On the other hand, some states have very detailed and profound legislation similar to GDPR.
-
USA: The US has many privacy and data security legislations among its 50 states and territories. California has more than 25 state privacy and data security laws, including the recently enacted California Consumer Privacy Act of 2018 (CCPA), which has many provisions that overlap GDPR.
-
SOUTH KOREA: South Korea’s Personal Information Protection Act has similar provisions as that of GDPR and provides for very encompassing protection to companies and individuals, including requirements for gaining consent, the scope of applicable data, appointment of a Chief Privacy Officer, and limitation and justification of data retention periods.
-
CHILE: In 2018, Chile’s constitution was amended to include data privacy as a human right. Numerous laws introduced in Chile guarantee legal protections in the spirit of the amendment. These laws bring it to a level comparable to that of GDPR. It includes the creation of a personal data protection agency and regulations regarding handling, collecting, and transferring personal data. There are fines and sanctions also for non-compliance, which increase in case of repeated offences.
-
SOUTH AFRICA: South Africa’s Protection of Personal Information Act, 2021, is a very detailed and sound piece of legislation in South Africa. GDPR is in some ways stricter than POPIA, while in some situations, it is the other way around. For example, GDPR has certain exemptions for SMEs, while in POPIA, there is no such exemption. GDPR has significantly higher fines but no criminal charges, while POPIA does include criminal charges.
-
AUSTRALIA: The Privacy Act 1988 (Privacy Act) is the principal piece of Australian legislation protecting the handling of personal information about individuals. The Privacy Act includes 13 Australian Privacy Principles (APPs) guiding the handling of personal information. Privacy Policies need to detail why and how you collect personal information, the consequences for not providing it, how individuals can access and correct their information, and how individuals can complain about a breach of the principles. Privacy laws in Australia are stringent and impose strict sanctions and fines in cases of breach.
-
INDIA: In a writ petition, the Indian Supreme Court in the case JUSTICE K.S.PUTTASWAMY (Retd.) vs. UNION OF INDIA upheld that privacy is a fundamental right.
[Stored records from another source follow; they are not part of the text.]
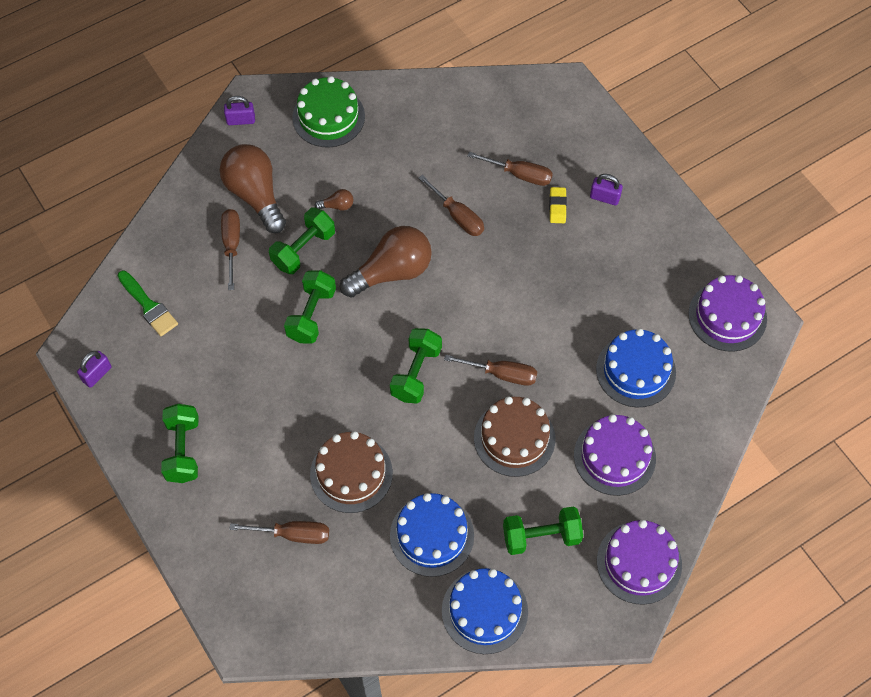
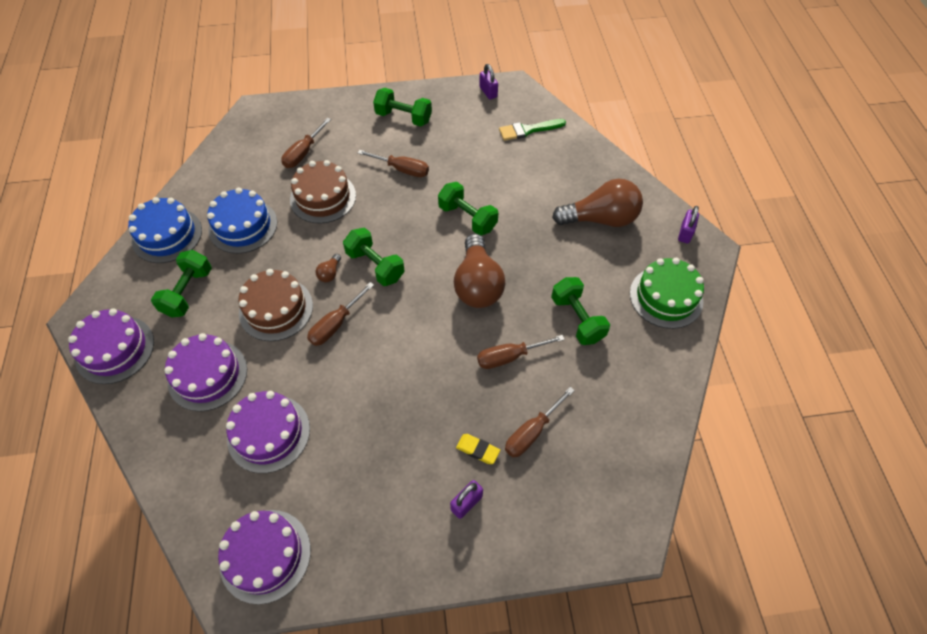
camera: 115 degrees right, 5 degrees down
(232, 245) = (558, 190): brown screwdriver -> brown screwdriver (402, 169)
(303, 249) = (531, 233): green dumbbell -> green dumbbell (577, 319)
(337, 206) = (564, 270): brown light bulb -> brown light bulb (330, 273)
(635, 370) = (268, 433): blue cake -> purple cake

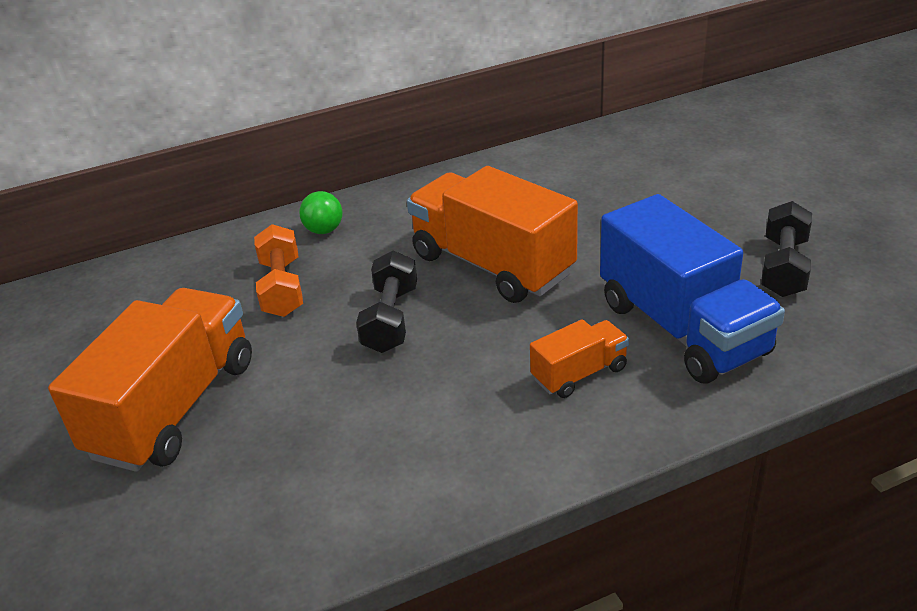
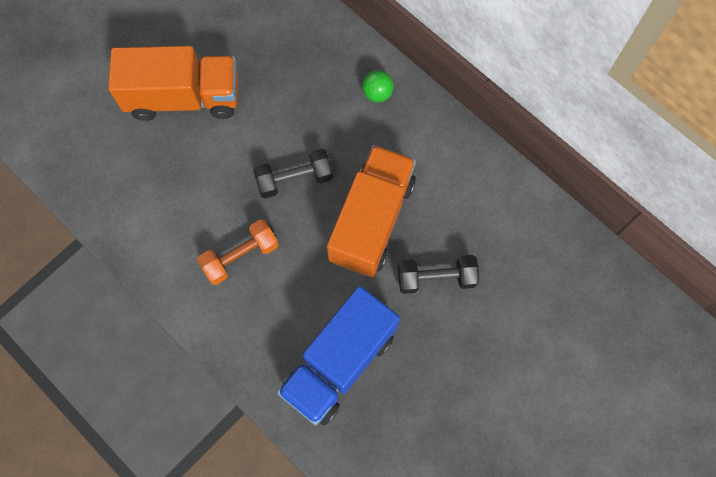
camera: 65 degrees right, 35 degrees up
(282, 288) = (306, 99): orange dumbbell -> orange dumbbell (240, 256)
(579, 374) = (276, 310): orange truck -> none
(784, 267) = (431, 420): black dumbbell -> black dumbbell (436, 278)

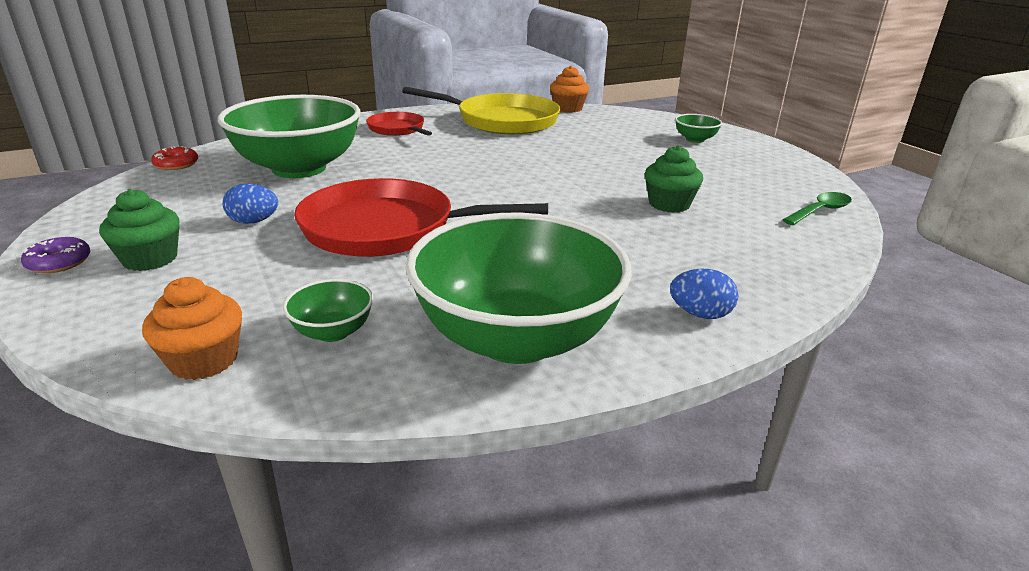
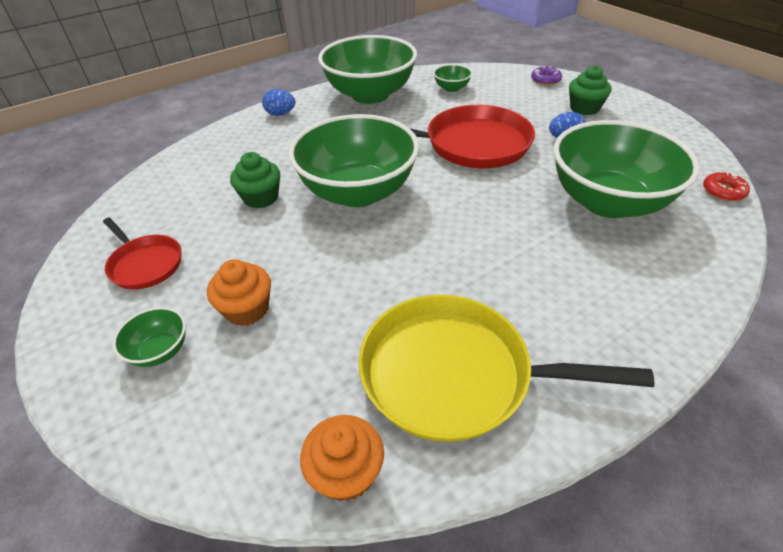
camera: 175 degrees right, 15 degrees up
(59, 262) = (627, 101): purple donut -> purple donut (545, 80)
(204, 360) = (492, 75): orange cupcake -> orange cupcake (247, 309)
(397, 129) = (588, 310): red pan -> red pan (145, 264)
(554, 198) = (358, 192): none -> green bowl
(820, 211) = (132, 207): green spoon -> none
This, of course, applies to data privacy and protection and led to the formation of a very comprehensive Personal Data Protection Bill 2019. This bill was withdrawn recently by the government. Currently, there is no sound legislation concerning data protection, and the Information Technology Act 2000 largely governs data protection in India.
Conclusion:
The world has changed rapidly in the past years, and all of the information and sensitive data need to be protected. Protecting privacy in the modern era is essential to effective and good democratic governance. However, despite increasing recognition of and awareness of the right to privacy and data protection worldwide, there is still a lack of legal and institutional processes and infrastructure to support rights protection. Some parts of the world suffer from a void: a lack of regulatory and legal frameworks in many countries and poor implementation and enforcement in others. This is specifically true for Pakistan, where the subject remains largely unregulated and does not provide adequate safeguards against data privacy breaches.